**** TEXT EXCERPT

Yeah, that that's true. Because really, if if a theater person hears somebody else singing a song from Hades Town, you know they're gonna be like, Oh, is that Hades Town? And they're gonna wander off the trail, that's right, and then they're going to not live anymore.

SPEAKER_02

That's true. It's like the theater kid cryptids.

SPEAKER_06

I bet a lot of people. Would love that to get rid of the theater kids. Both. Either you're a theater kid and you're like, my people, or it's somebody who like, ah yes, we can finally get rid of the theater kids. I was a theater kid, so you know, I can I can make those jokes.

SPEAKER_02

Okay. Um so going back to that, I don't I don't like the you can't sing or you can't whistle in the forest, because I sing and whistle in the forest, and nothing has ever happened to me. But I would say I don't respond to other things singing and whistling.

SPEAKER_06

So I think that's a fair, uh, fair interpretation. Um in terms of practicality, right? Um, when it comes to whistling, you you're right when it comes to, and and actually that's that's a note that I forgot to put into my own personal notes. Okay. Uh so good good good catch there. Um there are specific circumstances, especially so Appalachian Mountains. Right. Uh, various different areas of the Appalachian Mountains, way back when, you know, specifically during the Prohibition era. Right. Um, they there were a lot of moonshiners who unsavory characters. Unsavory characters who were doing unsavory things. Uh, here's a fun fact as well. That's I believe also where NASCAR came from. Uh, because moonshiners would be, you know, driving away from the police. And once Prohibition ended, they're like, man, is there a way that I can profit off of this? Sure enough, there was.

********

• _TASK REQUIREMENTS_: In the conversation about singing and whistling in the forest, what does one speaker say NASCAR likely came from? These rows aren't needed to complete the work.

**** GIVEN DATA

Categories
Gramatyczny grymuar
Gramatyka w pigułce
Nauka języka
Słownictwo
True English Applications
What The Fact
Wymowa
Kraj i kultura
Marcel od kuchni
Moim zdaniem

********

• _TASK ANSWER_: Moonshiners who drove away from the police during the Prohibition era.